* Text under study:
═══

Jack Nicholson (Photo by Moviestore/REX/Shutterstock (1558350a)
Tom Wolfe in New York (Photo by Yann Gamblin/Paris Match via Getty Images)
Actor Clark Gable posing for a portrait at his house. (Photo by Bob Landry/The LIFE Picture Collection/Getty Images)
Patrick Swayze and Tom Selleck (Photo by Ron Galella, Ltd./WireImage)
Successfully combining patterns requires balance: the large and the small, the loud and the soft-spoken. Try mixing three different patterns and a solid — a plain pale blue shirt, navy windowpane check suit, regimental stripe tie and paisley ancient madder pocket square, for instance. Or three of a kind: pair a repp striped tie with a Bengal stripe shirt and widely spaced, fine pinstripe suit. (Alternatively, a graphic or heraldic tie could complement this look nicely.) No matter what, patterns must be of different scales, lest they blend into one another — it’s important to delineate each garment in an ensemble. Look to have shades of particular colours echo through the outfit — for example, a red tie playing off a burgundy accented pocket square; a black tie with a black/white fine gingham shirt and dark grey suit; the green stripe in a regimental tie matched to a sock or cufflink. When it comes to colour, certainly, keep the tie darker than the shirt or risk straying into Guido territory. Follow the colour wheel and picks hues that complement or are analogous to one another. Be conscious of texture, too. Extremely silky-smooth ties of the sort favoured by Trump should only be worn with sleek, high threadcount shirts and fine ‘Super-numbered’ wool suits. Cotton, cashmere or woolen ties work best with slightly rougher shirt cloths, such as chambray, flannel or oxford cotton. Silk knit ties, meanwhile, are the wonderfully wanton strumpet of the neckwear world and go with anything. Avoid cartoon characters, piano keys and other novelties. Steer clear of the extremes of width (per our story, three inches is often all you need). Approach the Windsor knot with caution — remember: there’s a reason none of the actual Windsors use it. And you’ll surely find that despite their dip in popularity, ties remain one of the most potent means of sartorial self-expression at a man’s disposal. To paraphrase Monty Python, neckwear’s “Knot dead yet!” Not by a long shot.

═══

* Tasks for this exercise:
1. In the passage on ties, what tie width is said to often be all you need?
2. Transcribe everything in the passage on ties from "Jack Nicholson (Photo" down to "Picture Collection/Getty Images)".

═══

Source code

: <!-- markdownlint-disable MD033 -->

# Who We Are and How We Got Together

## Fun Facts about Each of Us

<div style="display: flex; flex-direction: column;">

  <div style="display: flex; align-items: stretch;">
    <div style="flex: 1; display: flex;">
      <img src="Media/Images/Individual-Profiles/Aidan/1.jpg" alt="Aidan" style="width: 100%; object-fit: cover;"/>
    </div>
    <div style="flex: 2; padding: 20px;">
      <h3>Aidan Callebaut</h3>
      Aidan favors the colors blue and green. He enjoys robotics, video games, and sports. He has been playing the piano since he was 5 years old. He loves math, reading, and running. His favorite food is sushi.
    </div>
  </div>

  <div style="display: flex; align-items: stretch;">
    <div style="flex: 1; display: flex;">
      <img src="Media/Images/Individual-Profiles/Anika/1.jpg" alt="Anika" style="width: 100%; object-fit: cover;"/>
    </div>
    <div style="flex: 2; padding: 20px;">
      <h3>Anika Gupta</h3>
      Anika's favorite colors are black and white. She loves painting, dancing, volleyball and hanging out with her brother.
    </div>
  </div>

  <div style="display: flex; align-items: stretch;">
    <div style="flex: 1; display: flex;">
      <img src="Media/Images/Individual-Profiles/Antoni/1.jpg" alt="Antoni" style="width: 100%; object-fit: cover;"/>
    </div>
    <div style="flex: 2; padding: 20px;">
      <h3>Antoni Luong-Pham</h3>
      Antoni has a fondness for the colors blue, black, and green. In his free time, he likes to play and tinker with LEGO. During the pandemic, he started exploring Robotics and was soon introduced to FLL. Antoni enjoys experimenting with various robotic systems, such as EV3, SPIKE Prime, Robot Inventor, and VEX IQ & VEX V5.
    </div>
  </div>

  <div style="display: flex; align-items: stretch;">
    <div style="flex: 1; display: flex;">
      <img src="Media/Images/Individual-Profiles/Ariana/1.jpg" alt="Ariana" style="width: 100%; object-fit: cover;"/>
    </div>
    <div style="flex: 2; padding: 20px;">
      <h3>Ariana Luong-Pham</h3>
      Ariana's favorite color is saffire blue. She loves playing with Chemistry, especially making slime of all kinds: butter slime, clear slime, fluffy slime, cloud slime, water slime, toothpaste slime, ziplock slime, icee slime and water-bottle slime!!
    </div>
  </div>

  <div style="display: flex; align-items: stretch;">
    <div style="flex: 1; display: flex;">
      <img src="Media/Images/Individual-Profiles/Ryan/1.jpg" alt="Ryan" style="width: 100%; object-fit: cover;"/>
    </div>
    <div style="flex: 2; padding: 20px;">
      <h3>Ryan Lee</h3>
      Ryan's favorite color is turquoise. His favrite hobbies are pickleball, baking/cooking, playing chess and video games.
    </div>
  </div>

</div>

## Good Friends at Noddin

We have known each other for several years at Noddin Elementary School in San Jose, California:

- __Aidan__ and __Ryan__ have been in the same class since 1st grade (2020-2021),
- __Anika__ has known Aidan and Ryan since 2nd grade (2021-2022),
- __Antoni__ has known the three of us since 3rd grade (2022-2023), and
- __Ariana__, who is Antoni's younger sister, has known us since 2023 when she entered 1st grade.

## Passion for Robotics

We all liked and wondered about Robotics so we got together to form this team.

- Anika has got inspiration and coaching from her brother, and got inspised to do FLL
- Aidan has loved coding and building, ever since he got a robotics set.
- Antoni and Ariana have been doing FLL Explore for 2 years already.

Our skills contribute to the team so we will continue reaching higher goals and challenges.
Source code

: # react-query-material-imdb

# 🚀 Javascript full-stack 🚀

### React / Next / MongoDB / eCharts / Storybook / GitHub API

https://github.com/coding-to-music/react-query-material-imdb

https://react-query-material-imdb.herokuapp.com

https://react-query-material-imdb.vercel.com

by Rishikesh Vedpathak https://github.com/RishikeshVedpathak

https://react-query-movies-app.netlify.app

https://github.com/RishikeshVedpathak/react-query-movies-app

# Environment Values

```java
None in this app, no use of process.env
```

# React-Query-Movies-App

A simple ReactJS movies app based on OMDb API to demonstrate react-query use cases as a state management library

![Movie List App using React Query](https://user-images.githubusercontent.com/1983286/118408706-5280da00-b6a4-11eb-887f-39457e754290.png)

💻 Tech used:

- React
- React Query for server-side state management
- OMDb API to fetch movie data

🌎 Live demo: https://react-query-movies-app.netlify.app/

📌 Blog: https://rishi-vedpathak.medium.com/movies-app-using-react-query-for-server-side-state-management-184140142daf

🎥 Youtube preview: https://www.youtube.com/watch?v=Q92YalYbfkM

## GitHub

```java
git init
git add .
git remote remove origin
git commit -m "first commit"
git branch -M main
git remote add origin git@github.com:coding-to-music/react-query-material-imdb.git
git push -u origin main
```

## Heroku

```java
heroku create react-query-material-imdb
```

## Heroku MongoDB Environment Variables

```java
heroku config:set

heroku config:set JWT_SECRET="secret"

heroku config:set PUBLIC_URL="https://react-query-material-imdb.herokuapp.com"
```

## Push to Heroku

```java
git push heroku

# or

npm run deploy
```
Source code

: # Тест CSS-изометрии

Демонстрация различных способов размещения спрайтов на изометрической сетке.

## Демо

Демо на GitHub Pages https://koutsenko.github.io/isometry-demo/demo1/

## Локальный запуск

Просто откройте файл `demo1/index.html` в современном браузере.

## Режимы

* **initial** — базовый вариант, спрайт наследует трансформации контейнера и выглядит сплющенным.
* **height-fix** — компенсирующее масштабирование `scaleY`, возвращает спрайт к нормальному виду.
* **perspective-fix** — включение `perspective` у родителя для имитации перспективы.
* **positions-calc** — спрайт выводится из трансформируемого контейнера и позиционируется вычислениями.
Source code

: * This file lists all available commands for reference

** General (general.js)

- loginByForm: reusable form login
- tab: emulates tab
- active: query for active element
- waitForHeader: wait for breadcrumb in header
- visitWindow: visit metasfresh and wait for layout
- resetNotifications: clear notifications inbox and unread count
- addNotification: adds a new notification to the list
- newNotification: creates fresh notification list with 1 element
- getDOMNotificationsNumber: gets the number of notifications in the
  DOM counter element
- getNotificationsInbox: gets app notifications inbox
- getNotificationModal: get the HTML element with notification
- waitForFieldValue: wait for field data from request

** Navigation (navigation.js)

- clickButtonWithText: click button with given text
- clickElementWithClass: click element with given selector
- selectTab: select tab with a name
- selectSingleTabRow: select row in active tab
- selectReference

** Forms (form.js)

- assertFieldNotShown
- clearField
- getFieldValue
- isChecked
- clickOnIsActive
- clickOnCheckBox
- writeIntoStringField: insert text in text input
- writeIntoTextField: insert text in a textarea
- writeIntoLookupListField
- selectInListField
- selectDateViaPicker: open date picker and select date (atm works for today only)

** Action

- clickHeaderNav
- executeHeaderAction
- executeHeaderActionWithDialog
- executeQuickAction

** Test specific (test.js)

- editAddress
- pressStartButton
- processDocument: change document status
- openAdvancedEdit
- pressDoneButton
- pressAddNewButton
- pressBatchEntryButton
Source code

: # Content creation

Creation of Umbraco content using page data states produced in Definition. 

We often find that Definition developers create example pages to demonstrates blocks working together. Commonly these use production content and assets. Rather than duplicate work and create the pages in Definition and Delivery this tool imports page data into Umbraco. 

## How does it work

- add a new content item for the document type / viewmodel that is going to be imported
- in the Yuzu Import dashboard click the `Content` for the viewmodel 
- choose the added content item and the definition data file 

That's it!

═══

* Activity answers:
1. Three inches.

2.
Jack Nicholson (Photo by Moviestore/REX/Shutterstock (1558350a)
Tom Wolfe in New York (Photo by Yann Gamblin/Paris Match via Getty Images)
Actor Clark Gable posing for a portrait at his house. (Photo by Bob Landry/The LIFE Picture Collection/Getty Images)